Angola lauded for fighting raft of graft
Visiting Pompeo says reforms need to stick
JOHANNESBURG — Secretary of State Mike Pompeo in his latest Africa stop on Monday praised Angola’s president for his dramatic actions to recover billions of dollars looted by corrupt officials, saying it would help attract investment to one of Africa’s largest economies.
“This country has been held hostage to that corruption for far too long,” Pompeo told reporters. “This reform agenda that the president put in place has to stick.”
Since taking office in 2017, President Joao Lourenco has acted even against family members of former leader Eduardo dos Santos, who ruled for nearly four decades. A recent investigation by a global consortium of journalists into dos Santos’ daughter Isabel, reputedly Africa’s richest woman, led to allegations of widespread mismanagement of state funds, which she has denied.
The United States also sees oil-rich but largely impoverished Angola as a prime country in which to counter the influence of China. The southern African nation borrowed $40 billion from China between 2005 and 2019, representing about half of its external debt, according to the Africa Center for Strategic Studies.
Pompeo and Lourenco discussed China’s role in Africa, State Department spokeswoman Morgan Ortagus said, without giving details.

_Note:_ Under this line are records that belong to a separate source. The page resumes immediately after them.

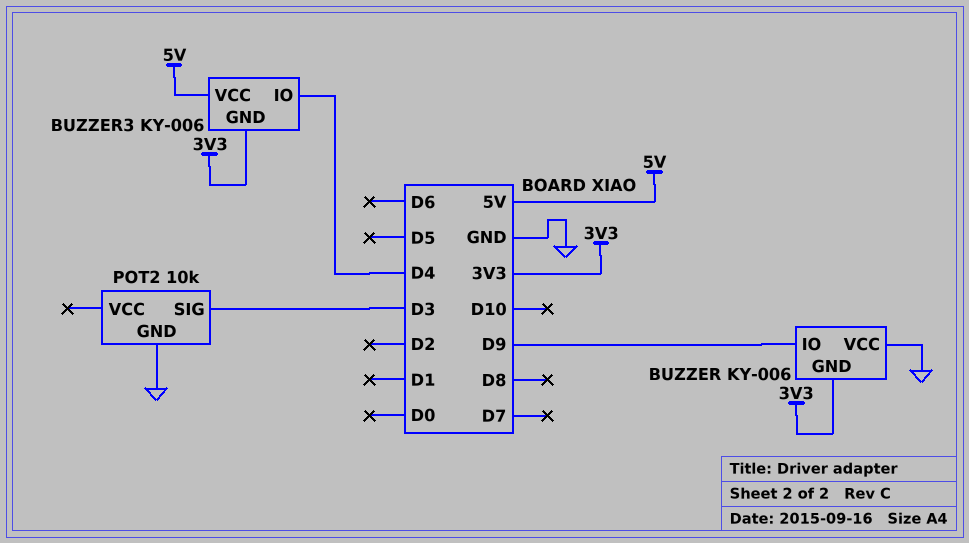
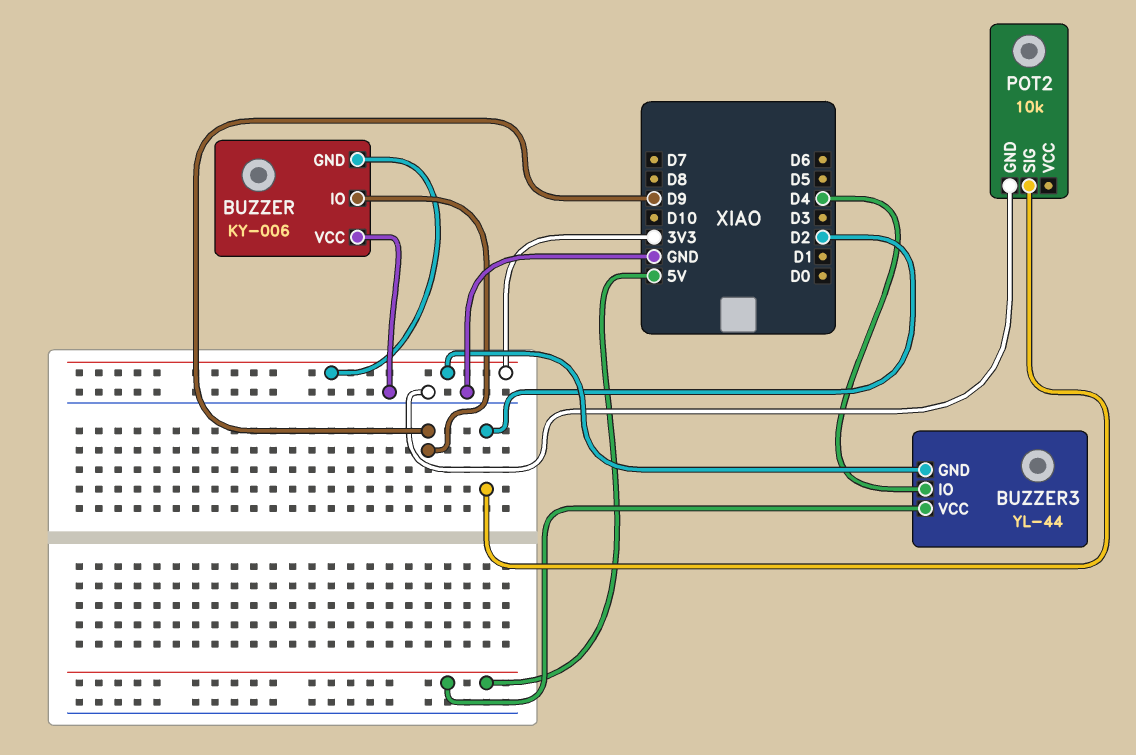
BUZZER3: KY-006 -> YL-44
POT2 pin SIG: D3 -> D2

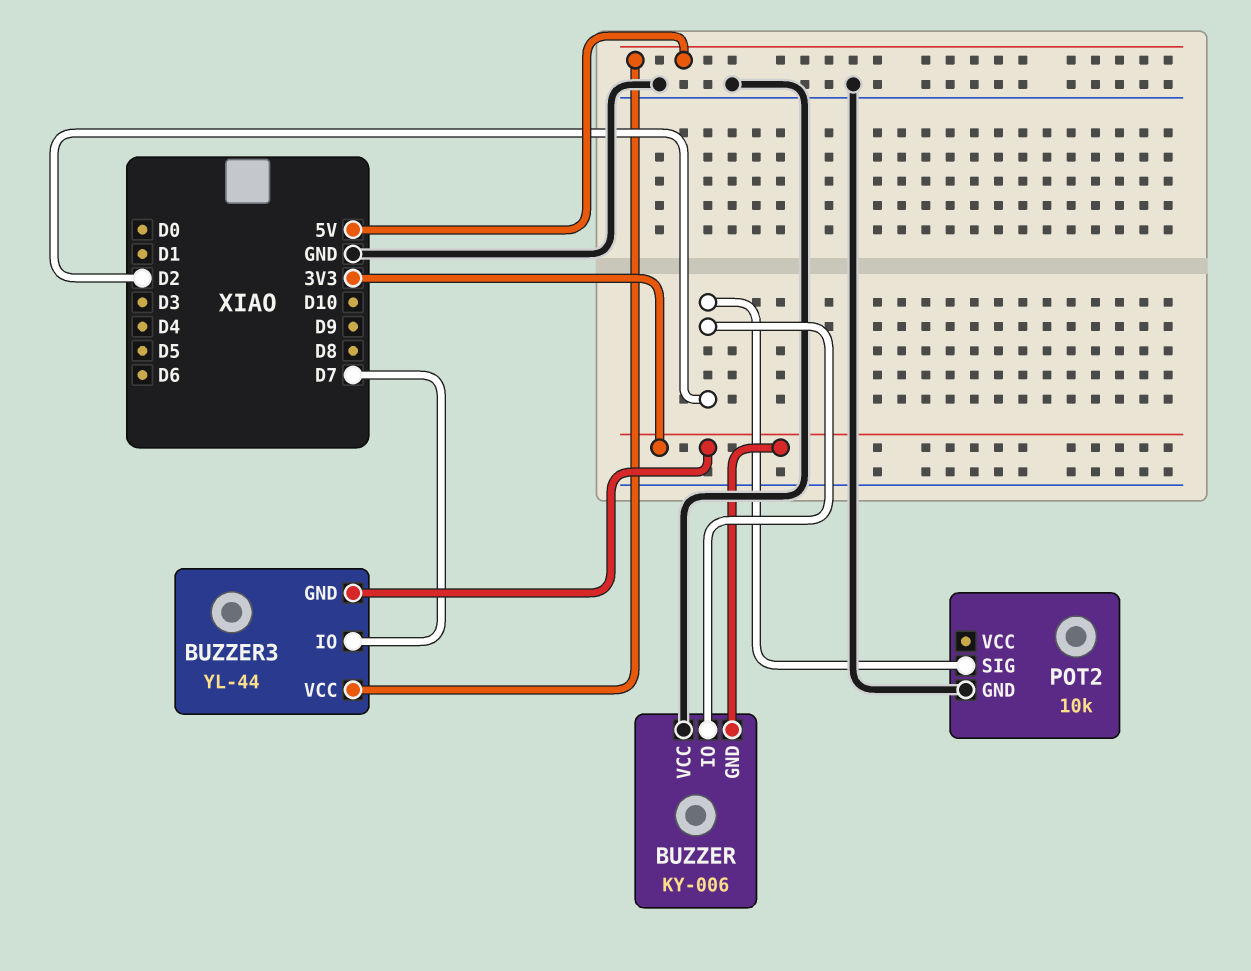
BUZZER pin IO: D9 -> D2
BUZZER3 pin IO: D4 -> D7

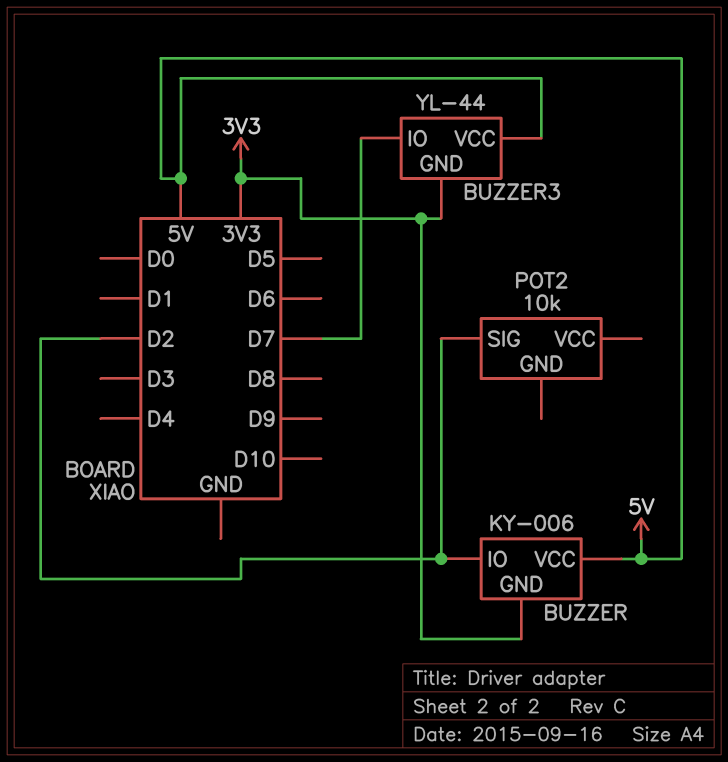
BUZZER pin VCC: GND -> 5V
POT2 pin GND: GND -> none

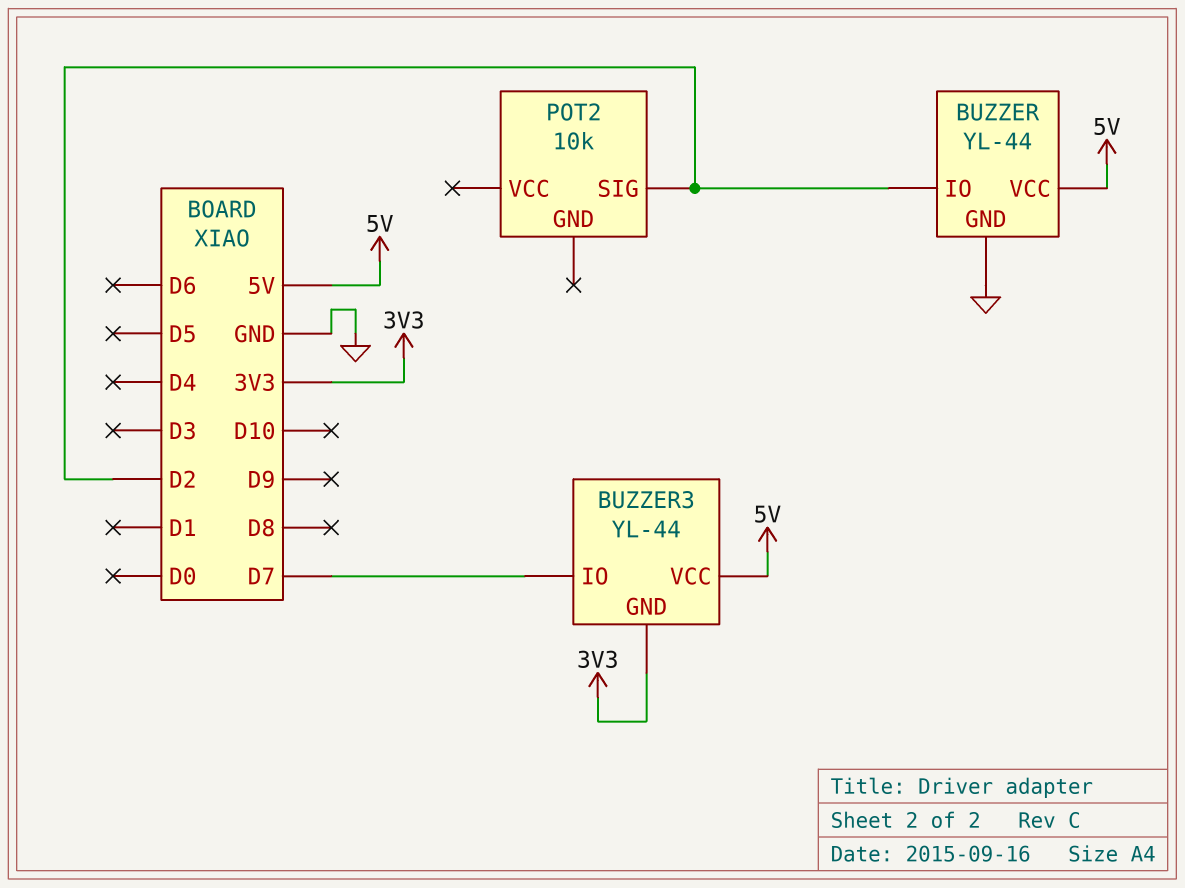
BUZZER: KY-006 -> YL-44
BUZZER pin GND: 3V3 -> GND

In a joint press conference with Pompeo, Angolan Foreign Minister
Manuel Augusto said the secretary of state’s visit is a sign that the Trump administration supports the government of Lourenco, a former defense minister, and his reforms.
Asked when President Donald Trump might visit Africa, Pompeo told reporters he will take back to Washington an invitation from Lourenco but warned that this election year is very busy.
Pompeo’s visit to Africa is the first by a Cabinet official in 18 months.
The secretary of state was expected to arrive late Monday in Ethiopia, Africa’s second-most-populous country and a key U.S. security ally in the Horn of Africa region.
Its Nobel Peace Prize-winning Prime Minister Abiy Ahmed is under pressure to uphold his dramatic political reforms amid rising ethnic tensions ahead of a major election in August.